▶ _How to complete this task_
Search the entries for the word "scroll" and pull out each line that has it.

▶ _Records for processing_
· · · · ·

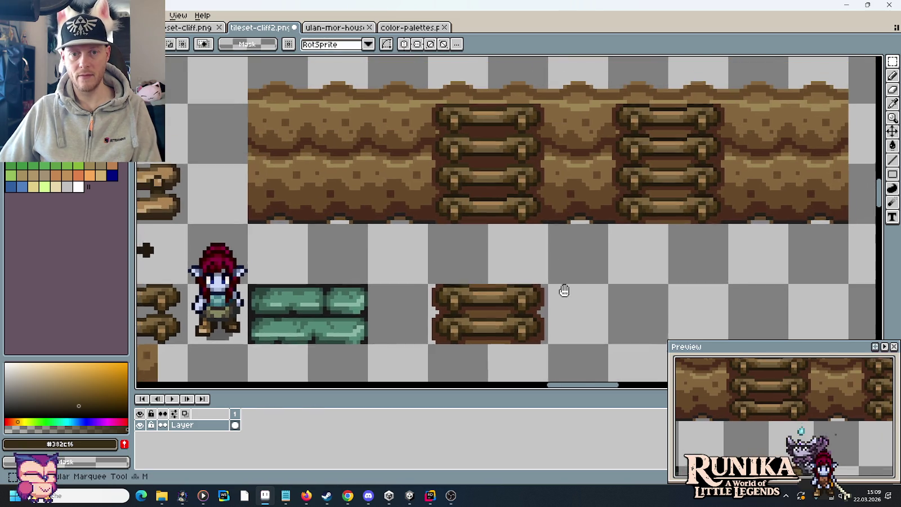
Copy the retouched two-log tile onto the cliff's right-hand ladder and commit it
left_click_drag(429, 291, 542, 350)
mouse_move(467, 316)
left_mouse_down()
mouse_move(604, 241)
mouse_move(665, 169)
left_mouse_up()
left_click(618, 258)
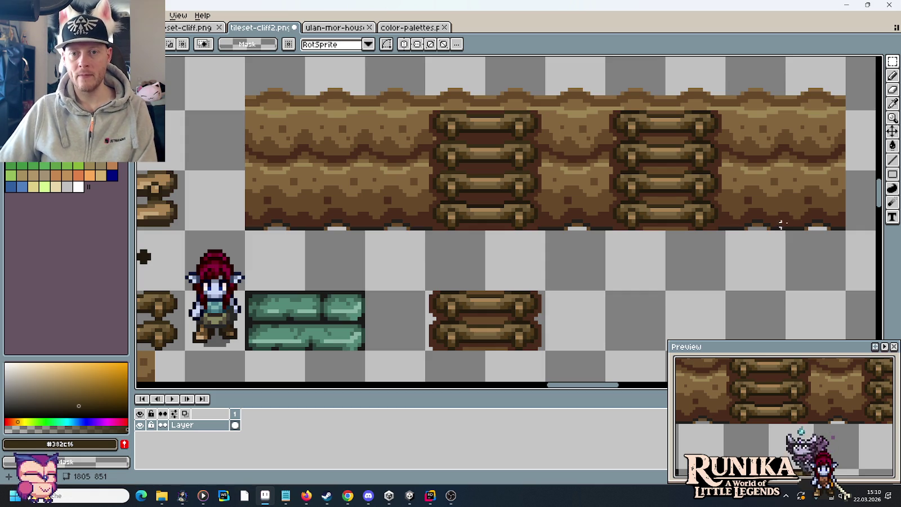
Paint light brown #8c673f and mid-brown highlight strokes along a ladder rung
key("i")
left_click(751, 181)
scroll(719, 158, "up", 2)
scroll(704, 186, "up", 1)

· · · · ·

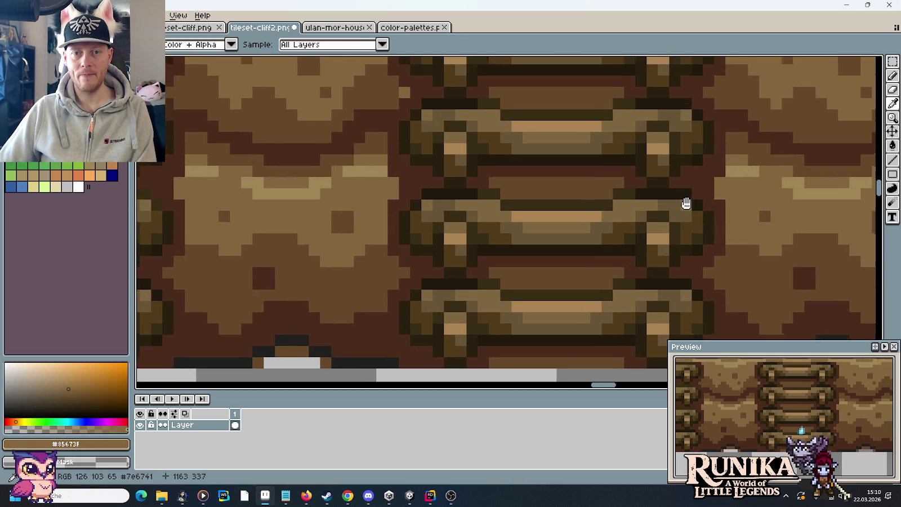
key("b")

· · · · ·

▶ _Problem solution_
scroll(719, 158, "up", 2)
scroll(704, 186, "up", 1)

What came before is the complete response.